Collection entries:
#####
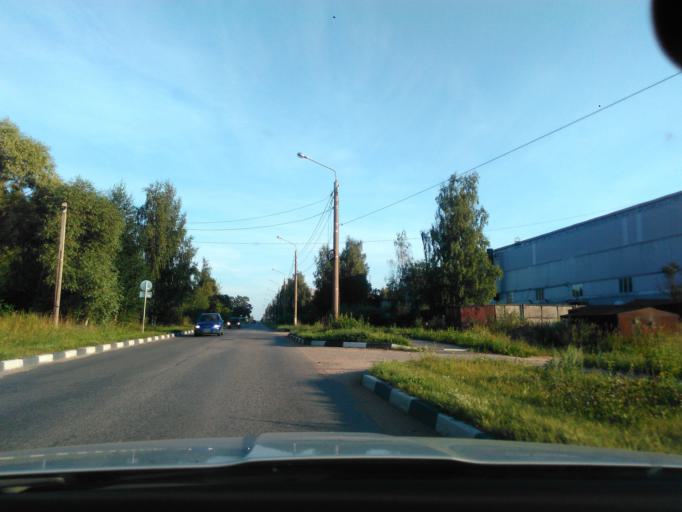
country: RU
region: Tverskaya
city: Konakovo
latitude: 56.7266
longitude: 36.7820
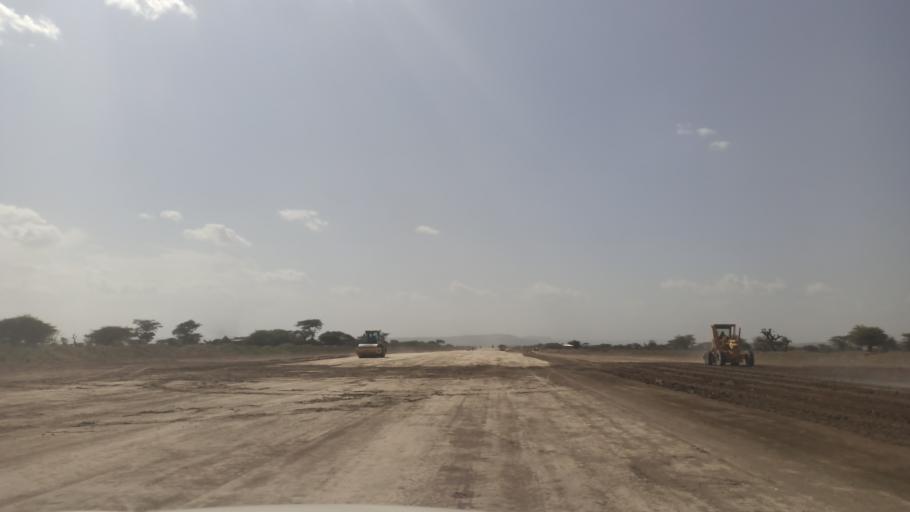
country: ET
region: Oromiya
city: Ziway
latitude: 7.7150
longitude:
#####
▸ **GOAL**
Reproduce every line of the records above word for word, leaving out the pictures.

▸ **SOLUTION**
country: RU
region: Tverskaya
city: Konakovo
latitude: 56.7266
longitude: 36.7820
country: ET
region: Oromiya
city: Ziway
latitude: 7.7150
longitude:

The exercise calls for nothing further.